Relevant then is our pronouncement in Dacoycoy:
Nepotism is one pernicious evil impeding the civil service and the efficiency of its personnel. In Debulgado, we stressed that “[T]the basic purpose or objective of the prohibition against nepotism also strongly indicates that the prohibition was intended to be a comprehensive one.” “The Court was unwilling to restrict and limit the scope of the prohibition which is textually very broad and comprehensive.” If not within the exceptions, it is a form of corruption that must be nipped in the bud or abated whenever or wherever it raises its ugly head.
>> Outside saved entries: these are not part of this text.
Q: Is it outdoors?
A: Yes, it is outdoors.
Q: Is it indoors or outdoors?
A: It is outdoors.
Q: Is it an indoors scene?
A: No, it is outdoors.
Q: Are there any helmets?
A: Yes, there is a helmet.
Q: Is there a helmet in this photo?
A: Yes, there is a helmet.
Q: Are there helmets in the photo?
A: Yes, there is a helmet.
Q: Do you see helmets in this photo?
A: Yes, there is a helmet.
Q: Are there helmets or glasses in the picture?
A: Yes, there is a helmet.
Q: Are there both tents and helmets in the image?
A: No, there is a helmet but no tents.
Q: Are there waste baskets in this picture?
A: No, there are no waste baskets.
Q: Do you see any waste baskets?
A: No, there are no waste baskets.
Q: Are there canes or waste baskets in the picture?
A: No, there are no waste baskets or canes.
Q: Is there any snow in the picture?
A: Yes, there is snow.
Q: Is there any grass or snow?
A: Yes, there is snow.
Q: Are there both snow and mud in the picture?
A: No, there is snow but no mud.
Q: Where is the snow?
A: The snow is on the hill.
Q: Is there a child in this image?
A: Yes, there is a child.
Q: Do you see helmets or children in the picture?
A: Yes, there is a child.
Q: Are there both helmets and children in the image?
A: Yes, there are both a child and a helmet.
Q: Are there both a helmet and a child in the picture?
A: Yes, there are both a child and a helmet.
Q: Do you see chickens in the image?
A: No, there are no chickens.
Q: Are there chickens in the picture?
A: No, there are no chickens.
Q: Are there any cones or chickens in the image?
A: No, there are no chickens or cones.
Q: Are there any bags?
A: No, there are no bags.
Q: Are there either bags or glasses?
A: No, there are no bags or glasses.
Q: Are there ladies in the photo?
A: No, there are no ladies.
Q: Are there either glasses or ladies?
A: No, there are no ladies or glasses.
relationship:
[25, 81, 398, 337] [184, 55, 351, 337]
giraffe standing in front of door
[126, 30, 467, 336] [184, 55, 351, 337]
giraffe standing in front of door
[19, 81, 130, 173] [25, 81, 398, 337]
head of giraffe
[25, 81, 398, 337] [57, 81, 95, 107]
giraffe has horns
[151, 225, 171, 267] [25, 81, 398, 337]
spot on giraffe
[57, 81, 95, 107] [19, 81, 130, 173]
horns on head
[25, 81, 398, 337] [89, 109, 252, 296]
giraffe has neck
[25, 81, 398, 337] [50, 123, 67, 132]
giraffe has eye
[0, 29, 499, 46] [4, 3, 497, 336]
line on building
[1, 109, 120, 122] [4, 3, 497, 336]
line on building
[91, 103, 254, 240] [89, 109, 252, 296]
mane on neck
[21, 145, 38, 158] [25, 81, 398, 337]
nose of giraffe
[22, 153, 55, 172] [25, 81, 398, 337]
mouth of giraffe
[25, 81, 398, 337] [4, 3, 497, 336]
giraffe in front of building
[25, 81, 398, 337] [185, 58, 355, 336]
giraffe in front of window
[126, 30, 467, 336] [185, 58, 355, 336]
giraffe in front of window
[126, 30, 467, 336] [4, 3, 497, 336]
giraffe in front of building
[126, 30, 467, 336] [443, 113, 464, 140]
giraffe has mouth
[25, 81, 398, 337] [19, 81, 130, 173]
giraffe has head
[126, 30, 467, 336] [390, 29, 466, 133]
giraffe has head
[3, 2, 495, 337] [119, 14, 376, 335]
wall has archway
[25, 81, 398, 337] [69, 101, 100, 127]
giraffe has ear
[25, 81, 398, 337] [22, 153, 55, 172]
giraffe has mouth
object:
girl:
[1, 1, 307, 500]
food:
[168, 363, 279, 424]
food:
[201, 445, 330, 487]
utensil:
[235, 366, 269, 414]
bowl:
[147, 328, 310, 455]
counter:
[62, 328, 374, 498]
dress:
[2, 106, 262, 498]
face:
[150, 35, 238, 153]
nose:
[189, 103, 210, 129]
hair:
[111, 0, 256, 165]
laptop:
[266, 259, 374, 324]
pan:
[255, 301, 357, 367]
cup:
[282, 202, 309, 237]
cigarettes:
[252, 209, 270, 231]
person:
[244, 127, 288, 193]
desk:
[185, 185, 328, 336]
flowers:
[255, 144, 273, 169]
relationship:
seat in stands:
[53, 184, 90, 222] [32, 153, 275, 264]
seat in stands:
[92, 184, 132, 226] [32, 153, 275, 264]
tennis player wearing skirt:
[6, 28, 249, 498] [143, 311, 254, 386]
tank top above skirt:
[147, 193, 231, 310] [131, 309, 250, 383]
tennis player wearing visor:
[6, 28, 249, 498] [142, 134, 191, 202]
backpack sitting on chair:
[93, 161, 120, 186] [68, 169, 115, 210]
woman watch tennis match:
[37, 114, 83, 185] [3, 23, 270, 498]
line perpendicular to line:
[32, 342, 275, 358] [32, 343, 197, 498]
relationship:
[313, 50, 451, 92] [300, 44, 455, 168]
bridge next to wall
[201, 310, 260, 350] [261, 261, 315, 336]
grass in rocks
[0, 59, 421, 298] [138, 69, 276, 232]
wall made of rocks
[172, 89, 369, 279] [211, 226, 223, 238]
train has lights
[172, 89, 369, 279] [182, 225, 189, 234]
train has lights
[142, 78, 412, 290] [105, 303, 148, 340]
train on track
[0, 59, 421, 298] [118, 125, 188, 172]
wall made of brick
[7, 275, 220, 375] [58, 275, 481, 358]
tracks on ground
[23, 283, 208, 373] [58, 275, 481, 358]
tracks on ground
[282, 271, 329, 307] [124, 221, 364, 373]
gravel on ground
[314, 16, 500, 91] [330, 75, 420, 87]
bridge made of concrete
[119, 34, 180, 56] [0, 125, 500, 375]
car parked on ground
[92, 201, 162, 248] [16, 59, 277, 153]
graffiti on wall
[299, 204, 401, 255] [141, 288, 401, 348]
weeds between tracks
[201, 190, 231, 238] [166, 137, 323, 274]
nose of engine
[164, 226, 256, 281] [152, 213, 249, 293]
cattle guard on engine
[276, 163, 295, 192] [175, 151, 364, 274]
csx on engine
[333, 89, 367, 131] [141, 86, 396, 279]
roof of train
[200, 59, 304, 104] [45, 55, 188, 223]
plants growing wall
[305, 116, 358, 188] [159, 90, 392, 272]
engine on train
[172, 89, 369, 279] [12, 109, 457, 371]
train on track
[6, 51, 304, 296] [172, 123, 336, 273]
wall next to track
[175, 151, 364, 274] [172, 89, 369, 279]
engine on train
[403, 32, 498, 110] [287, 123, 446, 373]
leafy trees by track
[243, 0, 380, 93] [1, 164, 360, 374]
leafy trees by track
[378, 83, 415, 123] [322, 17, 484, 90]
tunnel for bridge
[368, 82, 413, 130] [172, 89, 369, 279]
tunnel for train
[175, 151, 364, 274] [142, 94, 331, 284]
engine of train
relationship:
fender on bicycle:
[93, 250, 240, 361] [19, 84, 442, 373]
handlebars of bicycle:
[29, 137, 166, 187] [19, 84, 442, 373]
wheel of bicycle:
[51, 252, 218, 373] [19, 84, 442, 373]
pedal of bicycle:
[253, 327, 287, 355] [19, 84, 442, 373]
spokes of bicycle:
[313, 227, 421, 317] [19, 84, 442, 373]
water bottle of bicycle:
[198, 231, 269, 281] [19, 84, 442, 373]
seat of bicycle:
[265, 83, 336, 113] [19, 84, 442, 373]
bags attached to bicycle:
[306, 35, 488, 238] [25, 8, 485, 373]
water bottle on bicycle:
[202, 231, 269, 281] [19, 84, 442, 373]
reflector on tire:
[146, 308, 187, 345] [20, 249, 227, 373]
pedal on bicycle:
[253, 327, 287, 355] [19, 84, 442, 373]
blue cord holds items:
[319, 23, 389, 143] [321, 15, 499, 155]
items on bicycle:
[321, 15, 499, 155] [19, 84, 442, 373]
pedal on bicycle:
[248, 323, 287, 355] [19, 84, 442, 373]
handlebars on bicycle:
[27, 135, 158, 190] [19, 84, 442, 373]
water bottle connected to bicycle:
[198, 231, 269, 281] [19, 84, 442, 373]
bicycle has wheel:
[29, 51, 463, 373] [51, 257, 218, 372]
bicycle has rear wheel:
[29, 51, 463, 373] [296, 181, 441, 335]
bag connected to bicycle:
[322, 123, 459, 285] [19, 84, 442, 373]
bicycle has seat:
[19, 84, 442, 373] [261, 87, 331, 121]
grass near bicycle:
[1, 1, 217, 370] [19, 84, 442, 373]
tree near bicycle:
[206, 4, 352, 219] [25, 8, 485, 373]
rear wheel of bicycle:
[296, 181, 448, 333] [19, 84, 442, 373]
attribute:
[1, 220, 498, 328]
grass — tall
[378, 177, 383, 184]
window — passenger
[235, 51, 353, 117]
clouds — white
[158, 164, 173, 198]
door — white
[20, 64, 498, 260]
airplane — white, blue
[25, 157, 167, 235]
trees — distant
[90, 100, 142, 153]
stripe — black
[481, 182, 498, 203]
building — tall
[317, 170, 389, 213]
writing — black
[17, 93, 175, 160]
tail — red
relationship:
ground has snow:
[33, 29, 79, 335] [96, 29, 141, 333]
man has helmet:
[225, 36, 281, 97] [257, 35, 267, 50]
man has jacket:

As we said in an earlier case “what we need now is not only to punish the wrongdoers or reward the ‘outstanding’ civil servants, but also to plug the hidden gaps and potholes of corruption as well as to insist on strict compliance with existing legal procedures in order to abate any occasion for graft or circumvention of the law.” (Emphasis supplied.)
The prosecution having established with moral certainty the guilt of petitioners for falsification of public documents under Article 171 (4) of the Revised Penal Code, as amended, we find no legal ground to reverse petitioners’ conviction.